The SavorEat burger.

And for fast-food joints that depend on volume for profitability, having a machine that turns non-refrigerated ingredients into a perfectly uniform burger would have appeal, particularly since such chain restaurants are always looking to cut labor costs. “The recipe is a code,” says SavorEat’s CEO Racheli Vizman. “Our solution allows a business to serve the same exact product, in different locations—and does not require any experience in grilling or cooking.”  
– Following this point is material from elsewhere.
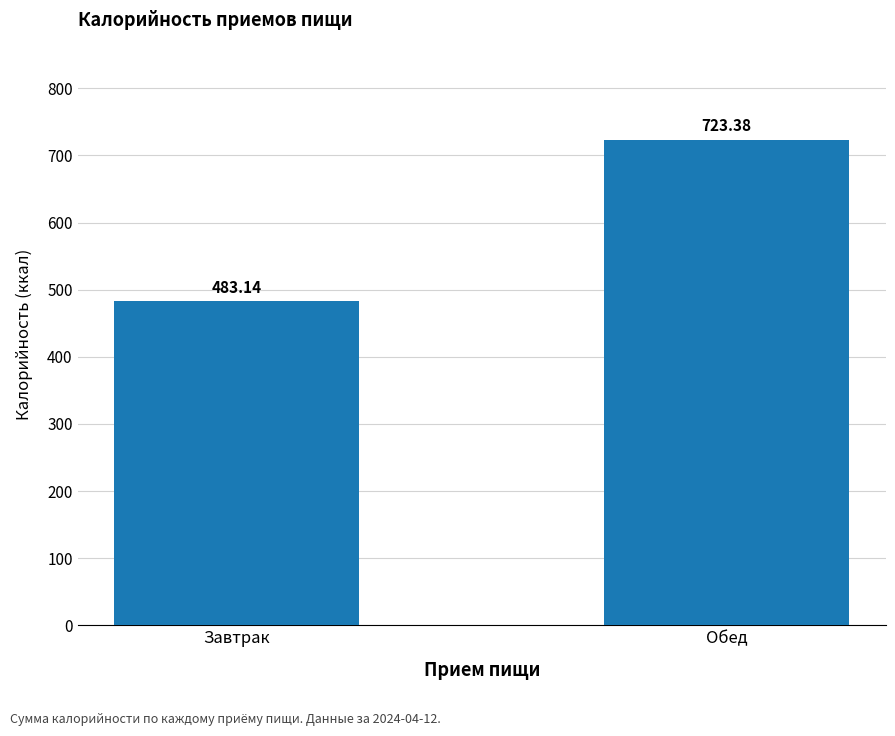

Is it true that the value at Обед is 942.4?

False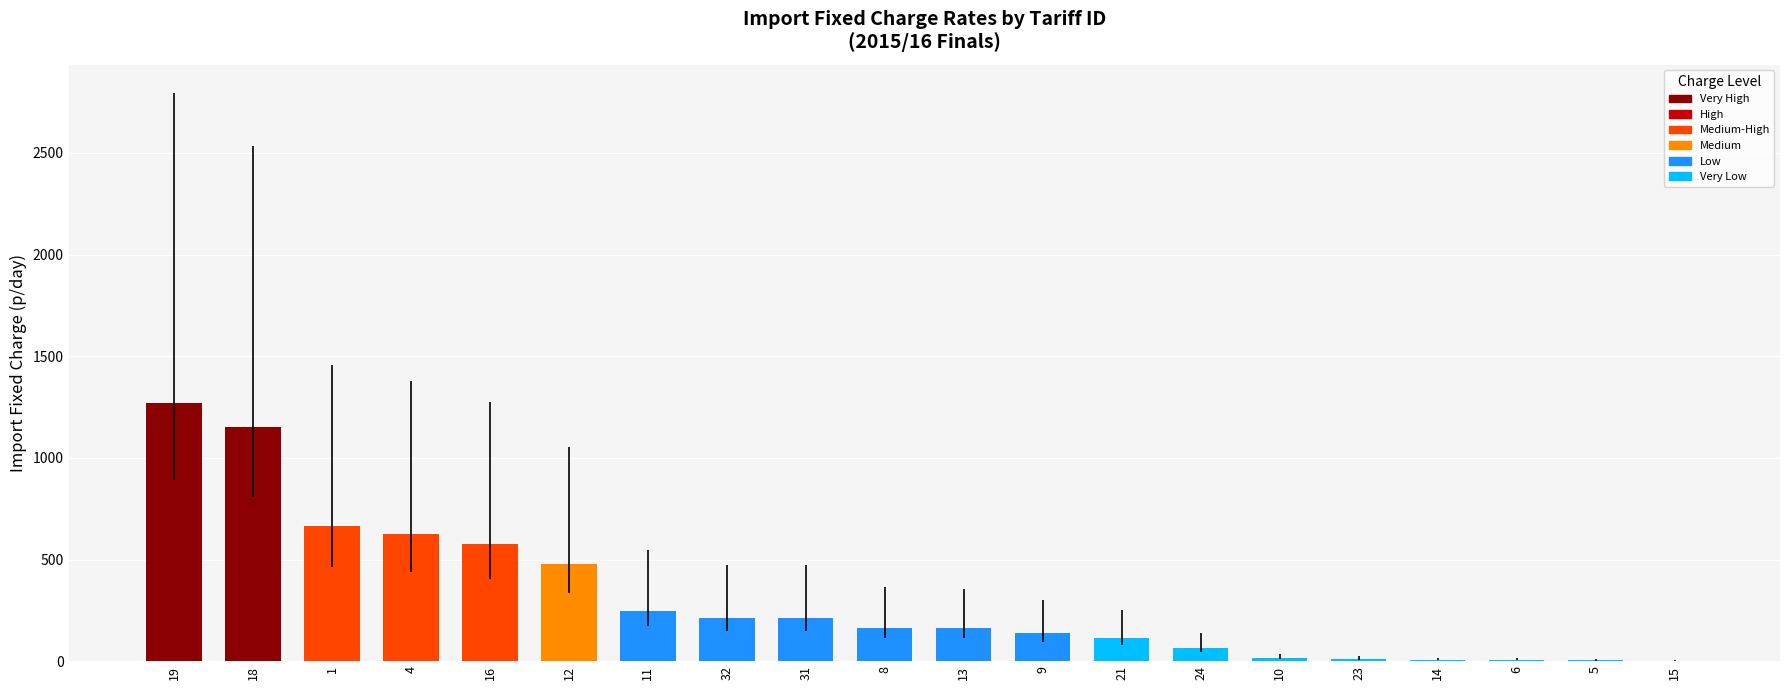

The value at 4 is 245.1. True or false?

False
Entrusting one’s hot lunch to a cold algorithm and a spatula-wielding robot may seem dystopian—until you drive past a cattle feedlot and remember what the status quo looks like. But as Mitloehner points out, guilt about animal welfare only goes so far in the grocery aisle—just 3 percent of American beef is from cattle that spent their whole lives on a pasture. The other 97 percent went to a feedlot, were fattened on corn, and were slaughtered earlier, providing a taste at an affordable price point that American consumers clearly prefer.

Investors, who have risked over $370 million on Motif, Nature’s Fynd, and SavorEat alone, will not have endless patience for the plant-based protein companies if they can’t make good on their promises to truly disrupt the beef industry. Frankly, the results look really good—but that could merely be attributable to the skill of the food photographers. 

Motif’s Leonard thinks the investment will allow the company to do the systematic scientific research needed to move beyond the “modify and mask” approach that has dominated plant-based meat development up to now. But ultimately the payoff for investors will most likely hinge not on how the new foodstuffs look but on how they taste. To a public accustomed to the “off” flavors of mediocre veggie burgers, the proof will be in the alt pudding (and the fake sliders and imitation taco meat).